Churches struggle to energize men and challenge them to discover their identity in Christ, says Robbie Sondag, children's director at Fellowship Missionary Church on Tillman Road.
“Men's ministries, in general, tend to consist of a softball team, an occasional breakfast, perhaps a golf outing, and a sporadic social event,” Sondag observes. “These things aren't bad -- they just don't call men into a consistent, deeper purpose, nor [provide] a path to get there.”
On Tuesday and October 17, Fellowship Missionary begins an eighth season of participation in Men's Fraternity, a study designed to provide practical and relevant direction for men seeking to grow spiritually and relationally.
“MF is designed to bring men together in a non-threatening environment for connection, teaching and accountability, while growing in their walk with Christ,” explains Sondag who oversees the program.
Started in Arkansas
Men's Fraternity was developed by Robert M. Lewis, a teaching pastor for Fellowship Bible Church in Little Rock, Ark. In a quest to help men discover biblical principles of authentic manhood and to connect with other men who are also searching, Lewis founded and designed a three-fold curriculum for Men's Fraternity in 1990.
The movement spread worldwide, from classrooms to boardrooms and from church basements to prison cells. Steve Binkley viewed an MF series 10 years ago and committed to participate when Fellowship Missionary initiated the study in 2005.
“I find the curriculum biblically-based, practical, and motivating,” he says. “Even though I have been through the complete curriculum three times, I continue to learn new insights that apply to my daily living as a Christ-following man, husband, father and grandfather.”
Man to man
“Men need other men to cheer them on,” says Sondag. “Life wasn't meant to be done alone, as the world would lead you to believe. ... John Wayne, 007, the Marlboro Man, Indiana Jones are marketed to appeal to this lone-wolf mentality. The truth is, men need each other. Life is always better together.”
“We all grow by establishing and keeping close relationships with each other,” adds Bill Frauhiger, active in MF since January 2008. “We are encouraged to be on the alert for men who desperately need what we have to share.”
Frauhiger, a graphic designer and illustrator who struggled through divorce and a 28-month residence at Logansport State Hospital, longed for a connection with other men that would help him in his recovery and in communication with his children.

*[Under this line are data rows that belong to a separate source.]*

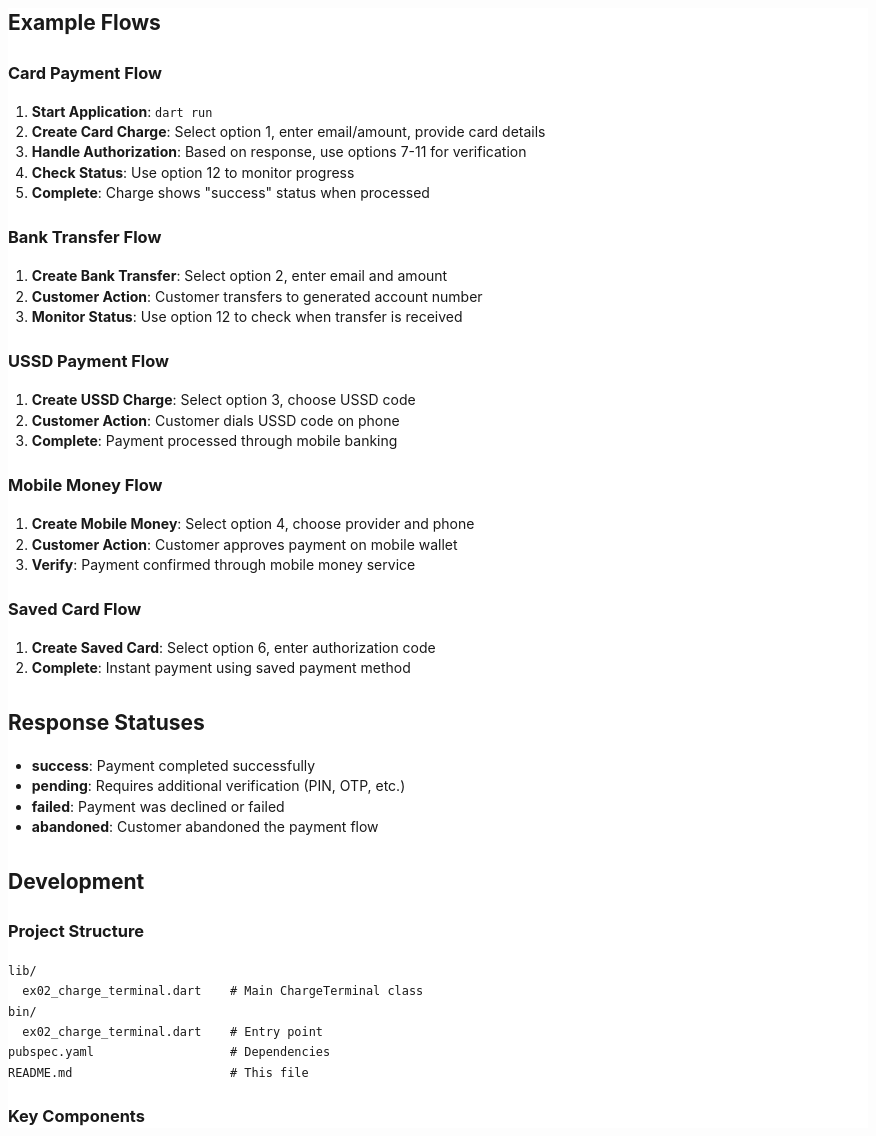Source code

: ## Example Flows

### Card Payment Flow
1. **Start Application**: `dart run`
2. **Create Card Charge**: Select option 1, enter email/amount, provide card details
3. **Handle Authorization**: Based on response, use options 7-11 for verification
4. **Check Status**: Use option 12 to monitor progress
5. **Complete**: Charge shows "success" status when processed

### Bank Transfer Flow
1. **Create Bank Transfer**: Select option 2, enter email and amount
2. **Customer Action**: Customer transfers to generated account number
3. **Monitor Status**: Use option 12 to check when transfer is received

### USSD Payment Flow
1. **Create USSD Charge**: Select option 3, choose USSD code
2. **Customer Action**: Customer dials USSD code on phone
3. **Complete**: Payment processed through mobile banking

### Mobile Money Flow
1. **Create Mobile Money**: Select option 4, choose provider and phone
2. **Customer Action**: Customer approves payment on mobile wallet
3. **Verify**: Payment confirmed through mobile money service

### Saved Card Flow
1. **Create Saved Card**: Select option 6, enter authorization code
2. **Complete**: Instant payment using saved payment method

## Response Statuses

- **success**: Payment completed successfully
- **pending**: Requires additional verification (PIN, OTP, etc.)
- **failed**: Payment was declined or failed
- **abandoned**: Customer abandoned the payment flow

## Development

### Project Structure

```
lib/
  ex02_charge_terminal.dart    # Main ChargeTerminal class
bin/
  ex02_charge_terminal.dart    # Entry point
pubspec.yaml                   # Dependencies
README.md                      # This file
```

### Key Components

“God has me there for two reasons: First, for myself to grow as a Christian man, and, second, to be trained in the things of manhood to share with my young sons,” he says. “In meeting with like-minded men, I can share my struggles, hear theirs and we can continually encourage each other, ... safe in exposing our hearts, our hopes and our dreams for ourselves and our families.”
Men's Fraternity is non-denominational — designed to reach men's hearts, not appeal to a certain denomination, explains Sondag. The meeting format includes connection time (often with coffee and doughnuts), a teaching session and small group accountability.

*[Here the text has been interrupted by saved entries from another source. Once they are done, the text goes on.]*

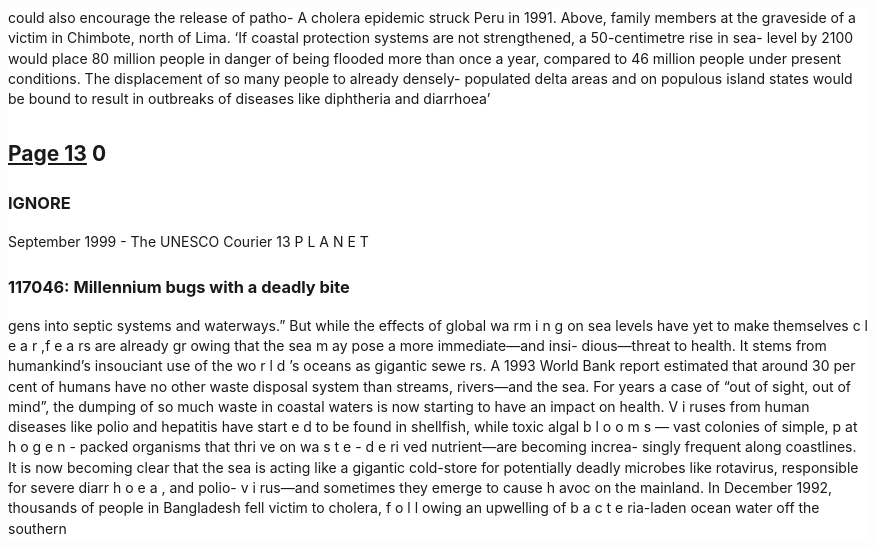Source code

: could also encourage the release of patho-
A cholera epidemic struck Peru in 1991. Above, family members at the graveside of a victim in Chimbote,
north of Lima.
‘If coastal protection systems
are not strengthened, 
a 50-centimetre rise in sea-
level by 2100 would place
80 million people in danger
of being flooded more than
once a year, compared to
46 million people under
present conditions.
The displacement of so many
people to already densely-
populated delta areas and on
populous island states would
be bound to result in
outbreaks of diseases like
diphtheria and diarrhoea’

## [Page 13](https://demo.humlab.umu.se/courier/117043eng.pdf#page=13) 0

### IGNORE

September 1999 - The UNESCO Courier 13
P L A N E T

### 117046: Millennium bugs with a deadly bite

gens into septic systems and waterways.”
But while the effects of global wa rm i n g
on sea levels have yet to make themselves
c l e a r ,f e a rs are already gr owing that the sea
m ay pose a more immediate—and insi-
dious—threat to health.
It stems from humankind’s insouciant
use of the wo r l d ’s oceans as gigantic sewe rs.
A 1993 World Bank report estimated that
around 30 per cent of humans have no
other waste disposal system than streams,
rivers—and the sea.
For years a case of “out of sight, out of
mind”, the dumping of so much waste in
coastal waters is now starting to have an
impact on health. V i ruses from human
diseases like polio and hepatitis have start e d
to be found in shellfish, while toxic algal
b l o o m s — vast colonies of simple, p at h o g e n -
packed organisms that thri ve on wa s t e -
d e ri ved nutrient—are becoming increa-
singly frequent along coastlines.
It is now becoming clear that the sea
is acting like a gigantic cold-store for
potentially deadly microbes like rotavirus,
responsible for severe diarr h o e a , and polio-
v i rus—and sometimes they emerge to cause
h avoc on the mainland. In December 1992,
thousands of people in Bangladesh fell
victim to cholera, f o l l owing an upwelling of
b a c t e ria-laden ocean water off the southern
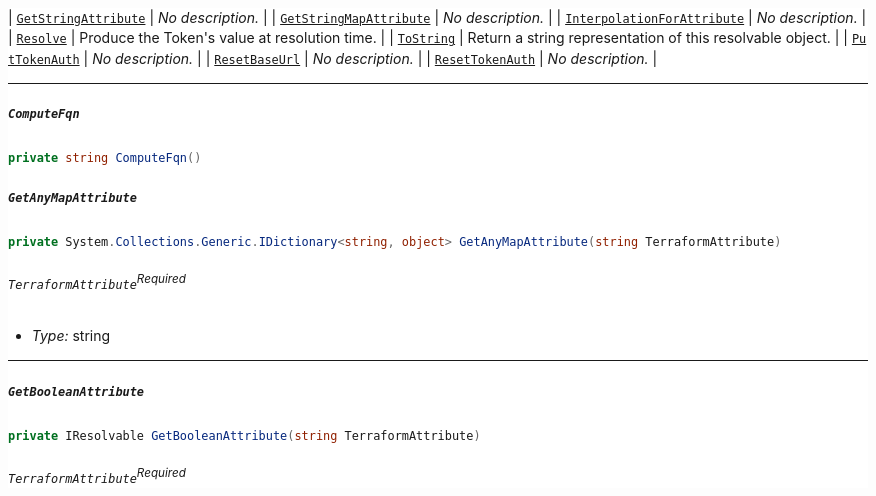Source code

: | <code><a href="#@cdktf/provider-datadog.actionConnection.ActionConnectionHttpOutputReference.getStringAttribute">GetStringAttribute</a></code> | *No description.* |
| <code><a href="#@cdktf/provider-datadog.actionConnection.ActionConnectionHttpOutputReference.getStringMapAttribute">GetStringMapAttribute</a></code> | *No description.* |
| <code><a href="#@cdktf/provider-datadog.actionConnection.ActionConnectionHttpOutputReference.interpolationForAttribute">InterpolationForAttribute</a></code> | *No description.* |
| <code><a href="#@cdktf/provider-datadog.actionConnection.ActionConnectionHttpOutputReference.resolve">Resolve</a></code> | Produce the Token's value at resolution time. |
| <code><a href="#@cdktf/provider-datadog.actionConnection.ActionConnectionHttpOutputReference.toString">ToString</a></code> | Return a string representation of this resolvable object. |
| <code><a href="#@cdktf/provider-datadog.actionConnection.ActionConnectionHttpOutputReference.putTokenAuth">PutTokenAuth</a></code> | *No description.* |
| <code><a href="#@cdktf/provider-datadog.actionConnection.ActionConnectionHttpOutputReference.resetBaseUrl">ResetBaseUrl</a></code> | *No description.* |
| <code><a href="#@cdktf/provider-datadog.actionConnection.ActionConnectionHttpOutputReference.resetTokenAuth">ResetTokenAuth</a></code> | *No description.* |

---

##### `ComputeFqn` <a name="ComputeFqn" id="@cdktf/provider-datadog.actionConnection.ActionConnectionHttpOutputReference.computeFqn"></a>

```csharp
private string ComputeFqn()
```

##### `GetAnyMapAttribute` <a name="GetAnyMapAttribute" id="@cdktf/provider-datadog.actionConnection.ActionConnectionHttpOutputReference.getAnyMapAttribute"></a>

```csharp
private System.Collections.Generic.IDictionary<string, object> GetAnyMapAttribute(string TerraformAttribute)
```

###### `TerraformAttribute`<sup>Required</sup> <a name="TerraformAttribute" id="@cdktf/provider-datadog.actionConnection.ActionConnectionHttpOutputReference.getAnyMapAttribute.parameter.terraformAttribute"></a>

- *Type:* string

---

##### `GetBooleanAttribute` <a name="GetBooleanAttribute" id="@cdktf/provider-datadog.actionConnection.ActionConnectionHttpOutputReference.getBooleanAttribute"></a>

```csharp
private IResolvable GetBooleanAttribute(string TerraformAttribute)
```

###### `TerraformAttribute`<sup>Required</sup> <a name="TerraformAttribute" id="@cdktf/provider-datadog.actionConnection.ActionConnectionHttpOutputReference.getBooleanAttribute.parameter.terraformAttribute"></a>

“This isn't a bible study or a church service,” explains Sondag. “We don't sing songs, hold hands or preach fire and brimstone. Men are greeted with a handshake, snacks and music.”
No preparation is required, and men can engage as much as they desire.
The next step
For the first two decades, MF followed a three-year curriculum. The Quest for Authentic Manhood (year one) explored a man's past; Winning at Work and at Home (year two) dealt with a man's present; and The Great Adventure (year three) prepared a man for his future.

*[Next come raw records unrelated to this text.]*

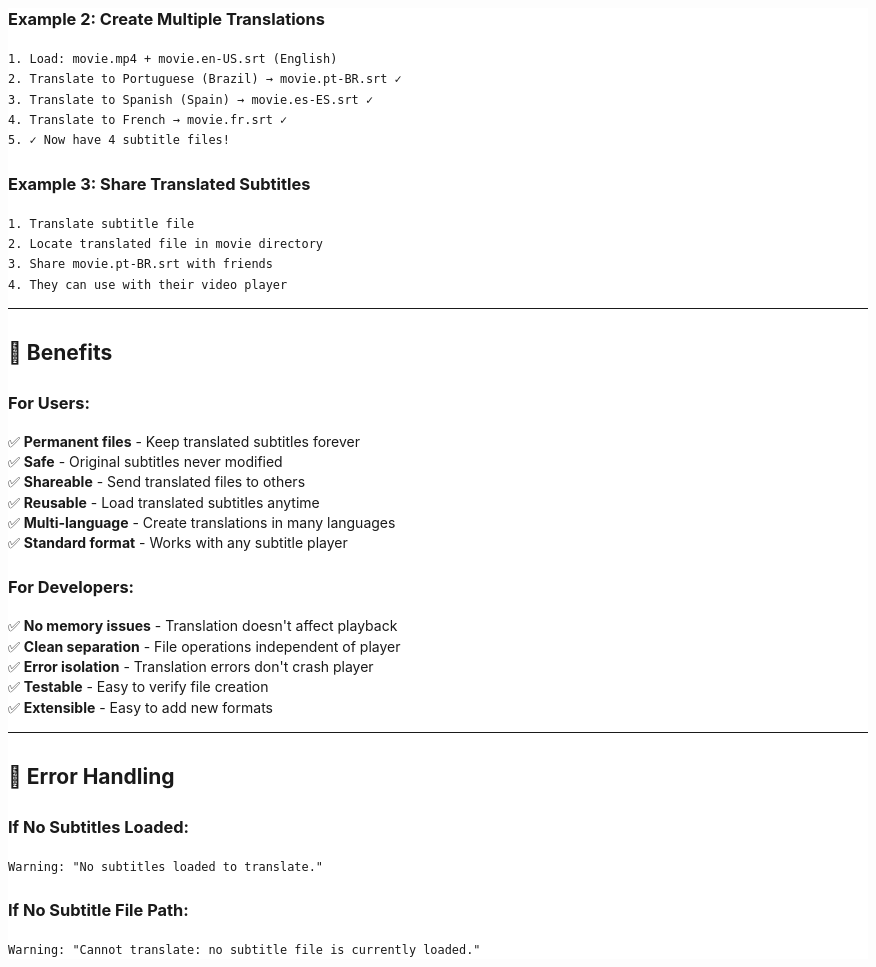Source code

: ### Example 2: Create Multiple Translations
```
1. Load: movie.mp4 + movie.en-US.srt (English)
2. Translate to Portuguese (Brazil) → movie.pt-BR.srt ✓
3. Translate to Spanish (Spain) → movie.es-ES.srt ✓
4. Translate to French → movie.fr.srt ✓
5. ✓ Now have 4 subtitle files!
```

### Example 3: Share Translated Subtitles
```
1. Translate subtitle file
2. Locate translated file in movie directory
3. Share movie.pt-BR.srt with friends
4. They can use with their video player
```

---

## 🎯 Benefits

### For Users:
✅ **Permanent files** - Keep translated subtitles forever  
✅ **Safe** - Original subtitles never modified  
✅ **Shareable** - Send translated files to others  
✅ **Reusable** - Load translated subtitles anytime  
✅ **Multi-language** - Create translations in many languages  
✅ **Standard format** - Works with any subtitle player  

### For Developers:
✅ **No memory issues** - Translation doesn't affect playback  
✅ **Clean separation** - File operations independent of player  
✅ **Error isolation** - Translation errors don't crash player  
✅ **Testable** - Easy to verify file creation  
✅ **Extensible** - Easy to add new formats  

---

## 🐛 Error Handling

### If No Subtitles Loaded:
```
Warning: "No subtitles loaded to translate."
```

### If No Subtitle File Path:
```
Warning: "Cannot translate: no subtitle file is currently loaded."
```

Men's Fraternity has recently re-branded itself as “Authentic Manhood” and has introduced a new curriculum entitled “33 The Series.”
“As good as the MF series is, ... the term ‘Authentic Manhood’ appeals to a wider range of men,” explains Sondag. “It’s more relevant and faster-paced, and it contains interviews and vignettes that are incredibly compelling.”
According to Sondag, an authentic man is one who rejects passivity, accepts responsibility, leads courageously and expects a greater reward.
“Having a clearly stated definition of an authentic man gives me check points ... of how I want to live in relation to my wife, my family, and my neighborhood,” says Binkley. “Knowing these values are biblically supported ... enables me to whole-heartedly apply them.”
Frauhiger agrees. “It has transformed me into a confident and caring man who looks for ways to serve and lead others, ... given me sound skills to share with my sons, ... (and) to make the most of my one and only life,” he says. “When I have finished the race, I want to look back and know that I finished well.”